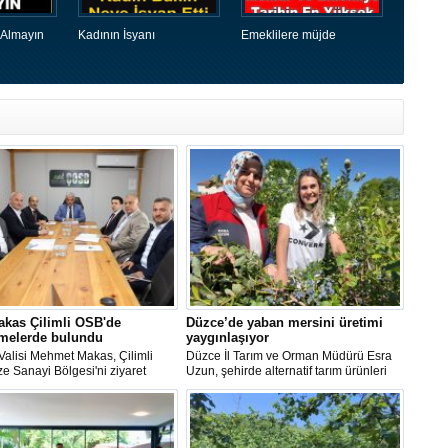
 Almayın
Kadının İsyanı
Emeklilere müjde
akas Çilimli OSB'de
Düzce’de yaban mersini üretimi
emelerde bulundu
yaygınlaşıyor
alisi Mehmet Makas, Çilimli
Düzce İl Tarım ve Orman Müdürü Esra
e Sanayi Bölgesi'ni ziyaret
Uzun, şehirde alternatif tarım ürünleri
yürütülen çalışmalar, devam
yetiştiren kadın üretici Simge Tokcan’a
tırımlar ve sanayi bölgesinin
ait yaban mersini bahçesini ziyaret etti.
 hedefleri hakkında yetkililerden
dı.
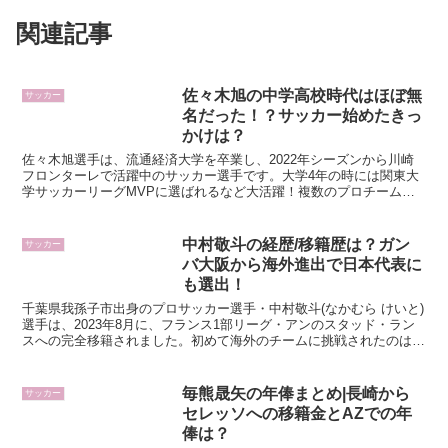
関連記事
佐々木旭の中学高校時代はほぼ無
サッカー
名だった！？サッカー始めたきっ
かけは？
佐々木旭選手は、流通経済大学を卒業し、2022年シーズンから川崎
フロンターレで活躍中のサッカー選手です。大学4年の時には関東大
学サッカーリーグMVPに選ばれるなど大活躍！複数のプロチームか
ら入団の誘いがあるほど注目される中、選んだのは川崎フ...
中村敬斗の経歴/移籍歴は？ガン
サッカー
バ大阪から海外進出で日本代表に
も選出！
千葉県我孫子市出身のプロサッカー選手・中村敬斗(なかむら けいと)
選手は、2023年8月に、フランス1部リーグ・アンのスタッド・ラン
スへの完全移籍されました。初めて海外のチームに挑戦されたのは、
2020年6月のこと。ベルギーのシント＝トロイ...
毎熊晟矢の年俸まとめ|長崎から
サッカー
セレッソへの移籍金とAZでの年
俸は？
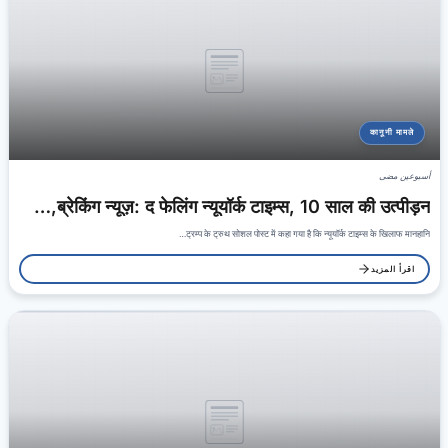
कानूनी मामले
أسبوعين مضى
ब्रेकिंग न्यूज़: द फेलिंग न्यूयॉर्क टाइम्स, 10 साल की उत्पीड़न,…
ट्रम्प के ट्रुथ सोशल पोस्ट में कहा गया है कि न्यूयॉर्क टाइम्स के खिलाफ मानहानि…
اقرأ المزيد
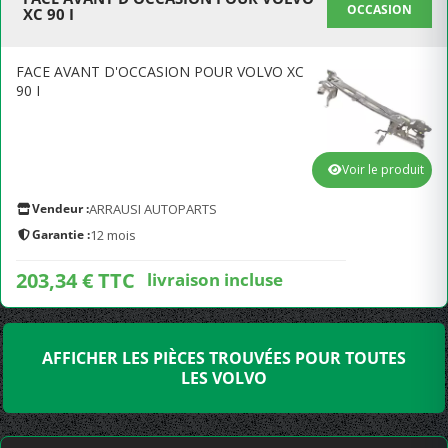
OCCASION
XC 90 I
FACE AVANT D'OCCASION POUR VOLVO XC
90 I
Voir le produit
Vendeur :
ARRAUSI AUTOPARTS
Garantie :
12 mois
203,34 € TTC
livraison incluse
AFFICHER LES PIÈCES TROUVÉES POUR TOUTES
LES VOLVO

Prompt » Copy every line of the data above word for word, leaving out the pictures.

Result below »
 Almayın
Kadının İsyanı
Emeklilere müjde
akas Çilimli OSB'de
Düzce’de yaban mersini üretimi
emelerde bulundu
yaygınlaşıyor
alisi Mehmet Makas, Çilimli
Düzce İl Tarım ve Orman Müdürü Esra
e Sanayi Bölgesi'ni ziyaret
Uzun, şehirde alternatif tarım ürünleri
yürütülen çalışmalar, devam
yetiştiren kadın üretici Simge Tokcan’a
tırımlar ve sanayi bölgesinin
ait yaban mersini bahçesini ziyaret etti.
 hedefleri hakkında yetkililerden
dı.
関連記事
佐々木旭の中学高校時代はほぼ無
サッカー
名だった！？サッカー始めたきっ
かけは？
佐々木旭選手は、流通経済大学を卒業し、2022年シーズンから川崎
フロンターレで活躍中のサッカー選手です。大学4年の時には関東大
学サッカーリーグMVPに選ばれるなど大活躍！複数のプロチームか
ら入団の誘いがあるほど注目される中、選んだのは川崎フ...
中村敬斗の経歴/移籍歴は？ガン
サッカー
バ大阪から海外進出で日本代表に
も選出！
千葉県我孫子市出身のプロサッカー選手・中村敬斗(なかむら けいと)
選手は、2023年8月に、フランス1部リーグ・アンのスタッド・ラン
スへの完全移籍されました。初めて海外のチームに挑戦されたのは、
2020年6月のこと。ベルギーのシント＝トロイ...
毎熊晟矢の年俸まとめ|長崎から
サッカー
セレッソへの移籍金とAZでの年
俸は？
कानूनी मामले
أسبوعين مضى
ब्रेकिंग न्यूज़: द फेलिंग न्यूयॉर्क टाइम्स, 10 साल की उत्पीड़न,…
ट्रम्प के ट्रुथ सोशल पोस्ट में कहा गया है कि न्यूयॉर्क टाइम्स के खिलाफ मानहानि…
اقرأ المزيد
OCCASION
XC 90 I
FACE AVANT D'OCCASION POUR VOLVO XC
90 I
Voir le produit
Vendeur :
ARRAUSI AUTOPARTS
Garantie :
12 mois
203,34 € TTC
livraison incluse
AFFICHER LES PIÈCES TROUVÉES POUR TOUTES
LES VOLVO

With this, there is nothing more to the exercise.